Recently I reported on a study where scientists used fMRI and machine learning to reconstruct images the participants saw in the scanner. The regions targeted in the scan have been long known to be related to vivid memories. Because the artificial intelligence was able to make the connection between faces and brain activity, that suggests that region of the brain has something to do with remembering faces. Which shows how this machine learning approach can help confirm the insights gained in more traditional fMRI studies.

7) And remember: Researchers have more than one tool to study the brain

Also know that fMRI isn’t the only tool researchers have to peer into the brain. There are electroencephalograms (a.k.a. EEG — think of those caps with dozens of electrodes), which are good at seeing broad patterns of brain activity in a time series (like states of sleep). There’s magnetoencephalography, MEG, which uses magnets to record electrical currents in the brain. And there are new exciting tools like optogenetics, a technique for activating and studying neural pathways with light (this has only been used in lab animals). Like fMRI, each tool has its advantages and flaws for scientists to grapple with.
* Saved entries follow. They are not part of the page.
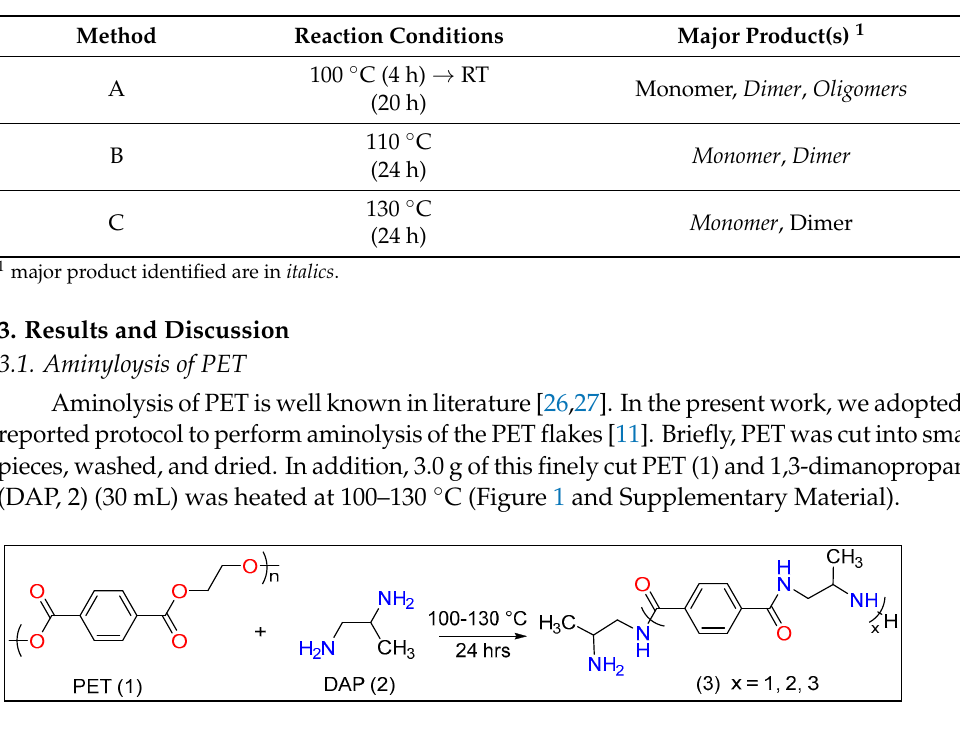
Table 1. Reaction conditions and major products obtained during aminolysis.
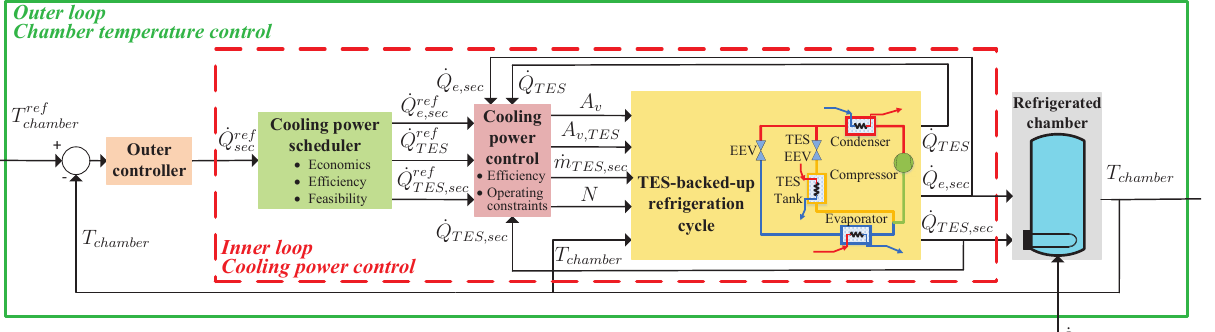
Figure 6. Scheduling and control strategy for the TES-backed-up refrigeration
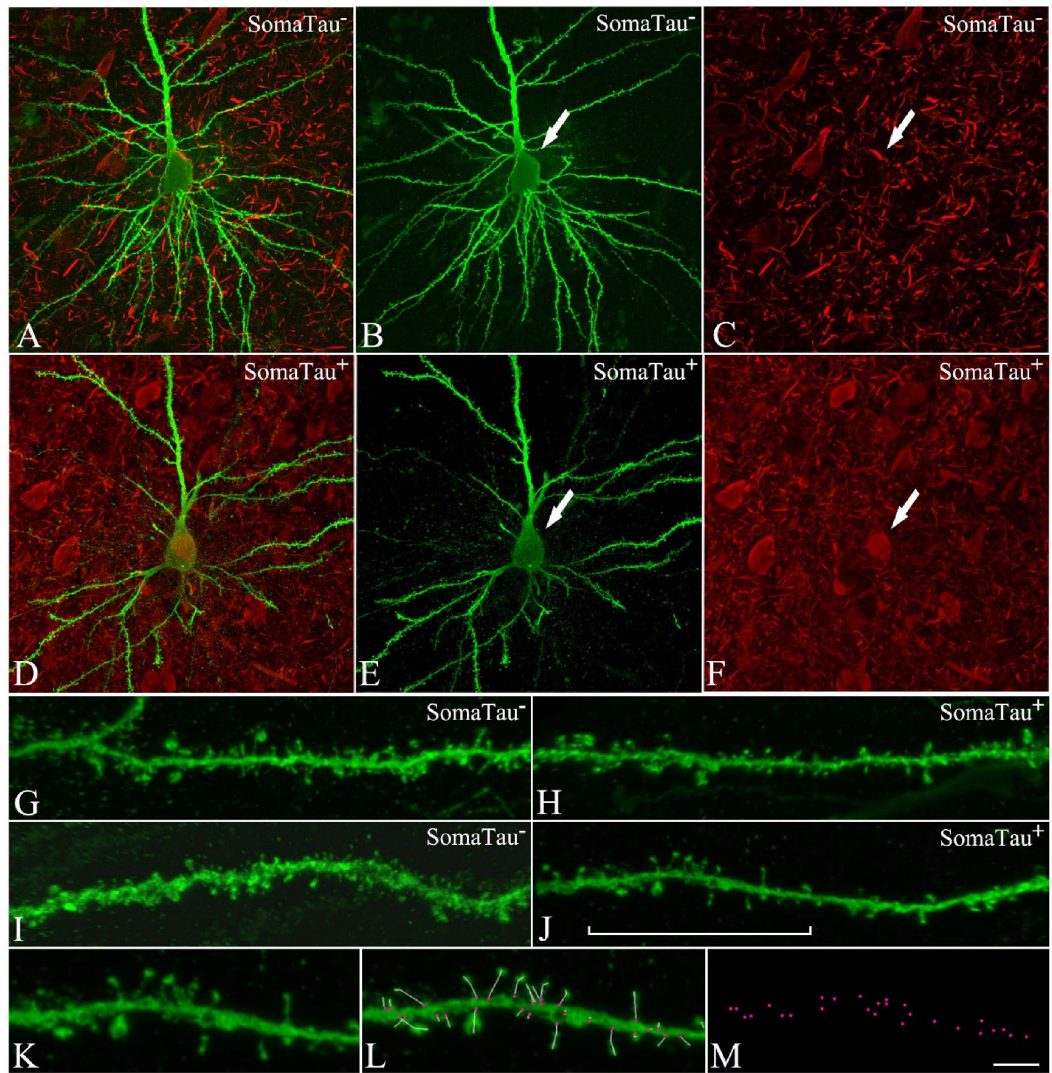
Figure 1. CA1 pyramidal neurons with and without tau pathology. Confocal microscopy pictures obtained after combining the channels acquired separately for LY (green) and phospho-tau AT8 (red), showing ( A–F ) neurons and ( G–J ) their basal dendrites, ( A–C,G–H ) with a soma free of phospho-tau AT8 (SomaTau-) and ( D–F,I–J ) with phospho-tau AT8 in an intermediate stage of neurofibrillary pathology (SomaTau +). The position of the soma is indicated with an arrow in ( B , C ) and ( E , F ). ( K ) High resolution image of a dendritic segment indicated with a bracket in J. ( L ) The same representative image as in ( K ) showing all the spines along the dendrite marked with a white line and pink dots for their insertion points. ( M ) 3D spatial distribution of all spines insertion points. Scale bar shown in ( M ) indicates 12 µm in ( A – F ), 5 µm in ( G–J ), and 3 µm in ( K – M analyses. In the first analysis, we assessed whether this organization can be explained by the loss of spines asso- ciated with tau pathology, a phenomenon that we have already reported in AD 13 . This analysis showed that the SomaTau + dendrites have a lower number of spines compared to their SomaTau- counterparts, although these differences did not reach statistical significance (SomaTau + = 323.0 ± 66.6, SomaTau- = 453.2 ± 135.2, p = 0.11). In the second analysis, we assessed whether SomaTau + dendrites have a different number of groups of spines that are closely connected with each other, which we refer to as mean grouping coefficient. This analysis showed that the mean grouping coefficient (GC) in SomaTau + dendrites was significantly higher ( GC SomaTau+ = 0.014 ± 0.003 μm −1 , GC SomaTau- = 0.011 ± 0.002 μm −1 , p < 0.001 (Fig. 4A,B), indicating that their spines were organized in more isolated groups along the dendrite, whereas the SomaTau- dendrites have spines that are more evenly spread along the dendrite. Replication in two independent AD cases. To assess the generality of these results, we repeated the analyses in two independent AD cases, whose samples were obtained using the same procedures described in the Methods. The first case (P9; gender: male; age: 82 years; cause of death: bronchopneumonia plus heart failure)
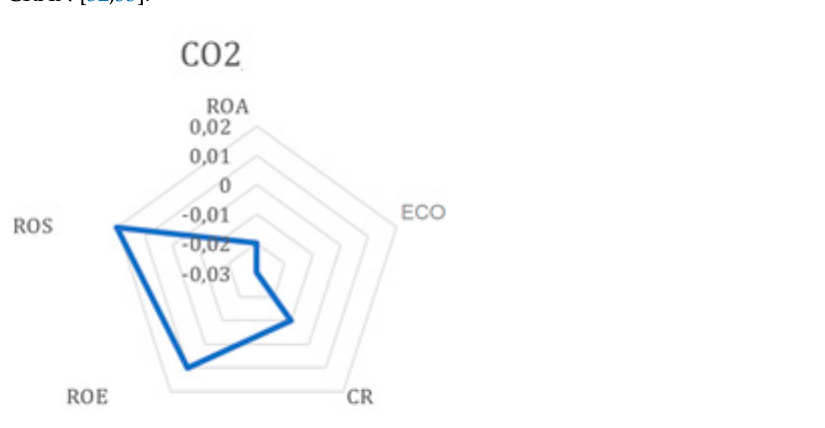
Figure 9. The degree of correlation of the greening index and financial indicators of LSPs in 2020.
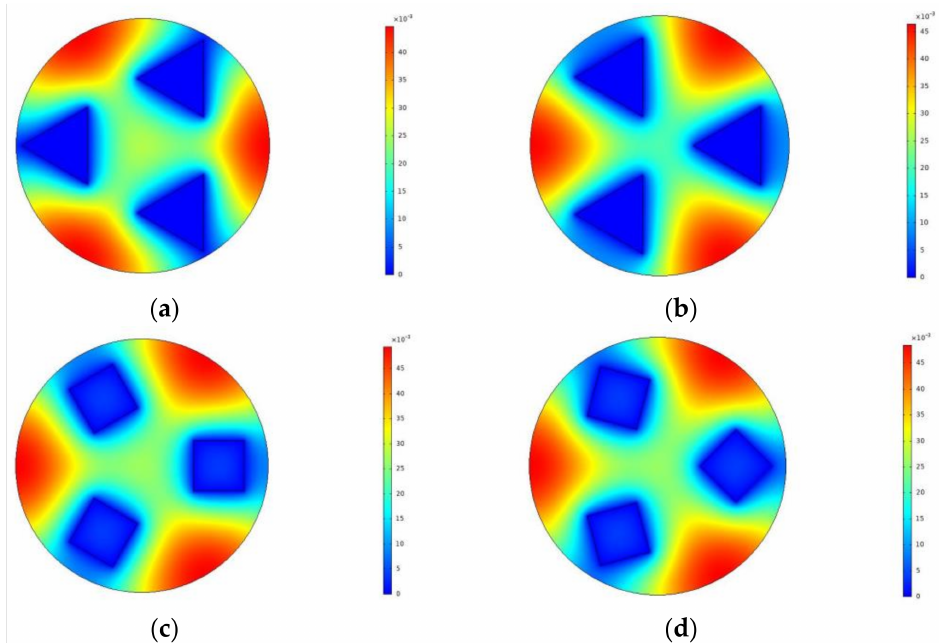
Figure 11. The dimensionless temperature cloud charts of four models when N = 6, ϕ = 15% and (cid:101) d = 0.344147. Where subfigures ( a – d ) are Model 1, 2, 3 and 4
There will never be one ultimate tool to understand the brain — besides, perhaps, for the brain itself.

The scientists I spoke to all agreed: Researchers have published sloppy work based on fMRI data in the past. Sadly, that’s true of any tool in science. But here’s the good news: Researchers want to get better.

Correction: This post originally misstated how MRI machines operate. They don’t “spin magnets.” The magnets remain stationary and cause atoms inside the scanner to spin aligned in the same direction.